Do a search on the net for ISO30 taper, Schaublin site has a good deal of information on the tapers. 
ISO30, INT30 and BT30 all have the same dimensions, difference occurs at the small taper end, some will have facility for a draw in bolt and some will be equipped with a draw stud for quickchanging, those with draw stud have no parallel portion after the taper as with draw stud types. Find the chart and all will be clear.
Rgds, Emgee


----------



## schilpr (Apr 14, 2013)

Thank you xpylonracer..

Found the Schaublin site here: http://www.schaublin.ch/e/toolholders-catalogue.htm

With information on BT holders
http://www.schaublin.ch/catalogues/PO066-069.pdf

ISO 30 - DIN 69871 http://www.schaublin.ch/catalogues/PO053-060.pdf

ISO 30 - DIN 2080 http://www.schaublin.ch/catalogues/PO062-063.pdf

Looks to me like all of those will fit.

The only difference I can find with an NMTB is the drawbar thread, 1/2-13 so that should be easy to make work as well.

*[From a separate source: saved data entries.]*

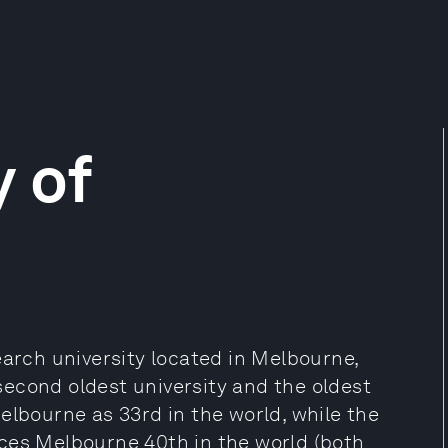
y of
earch university located in Melbourne,
s second oldest university and the oldest
elbourne as 33rd in the world, while the
ces Melbourne 40th in the world (both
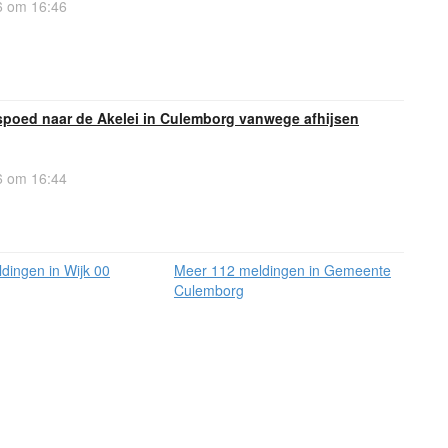
 om 16:46
spoed naar de Akelei in Culemborg vanwege afhijsen
 om 16:44
dingen in Wijk 00
Meer 112 meldingen in Gemeente
Culemborg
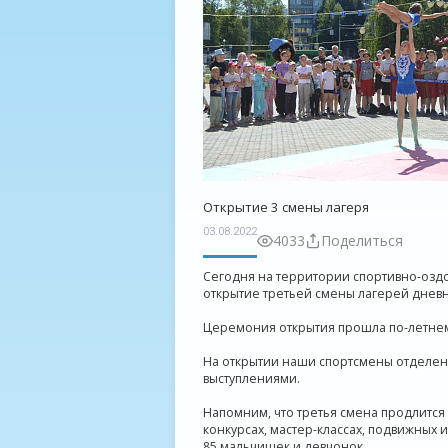
Открытие 3 смены лагеря
03.08.2022
4033
Поделиться
Сегодня на территории спортивно-озд
открытие третьей смены лагерей днев
Церемония открытия прошла по-летнем
На открытии наши спортсмены отделен
выступлениями.
Напомним, что третья смена продлится д
конкурсах, мастер-классах, подвижных 
85 мальчишек и девчонок.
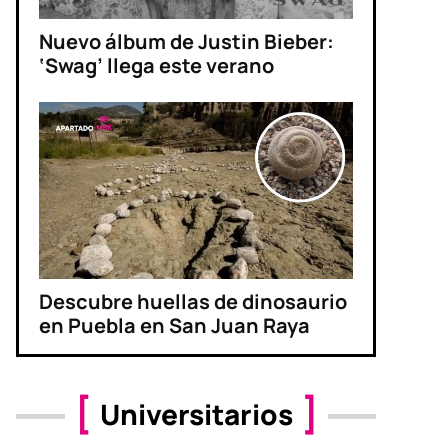
Nuevo álbum de Justin Bieber:
‘Swag’ llega este verano
Descubre huellas de dinosaurio
en Puebla en San Juan Raya
Universitarios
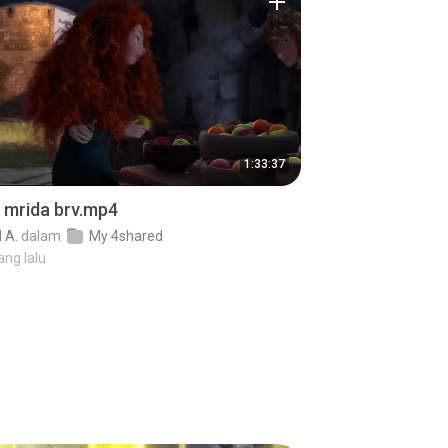
1:33:37
 mrida brv.mp4
 A.
dalam
My 4shared
ang lalu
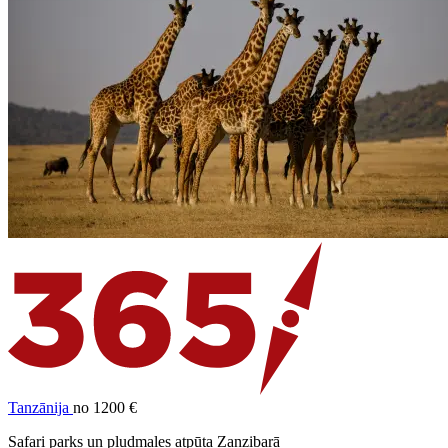
Tanzānija
no 1200 €
Safari parks un pludmales atpūta Zanzibarā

You are right, the mill has a manual drawbolt with M12 threads, no quick or automatic change methods.


----------



## xpylonracer (Apr 15, 2013)

The 1/2" thread is a bit too large on diameter for safe and reliable fixing with an M12 drawbolt.
I have an Emco that uses BT30 which is tapped M12 but doesn't have the extra parallel length as on INT30 so although you could use BT30 the drawbolt would need to be some 20mm approx longer.
pictures of converted INT30 to suit Emco F1.
Emgee


----------



## colin james (Sep 24, 2020)

schilpr said:


> Thank you xpylonracer..
> 
> Found the Schaublin site here: http://www.schaublin.ch/e/toolholders-catalogue.htm
> 
> ...


"Do you have any idea where I can find these files now?"


----------



## xpylonracer (Sep 24, 2020)

Start looking at this link, it is full of tooling info including the 30 tapers.


			http://www.schaublin.ch/app/webroot/pdf/cat/5.pdf
		


xpylonracer


----------



## Charles Lamont (Sep 24, 2020)

My machine uses 30 taper tooling. Second-hand tooling tends to be either 3/8" Whitworth or M12. I fit the M12 items with a sleeve that is M12 on the outside and 3/8W inside.


----------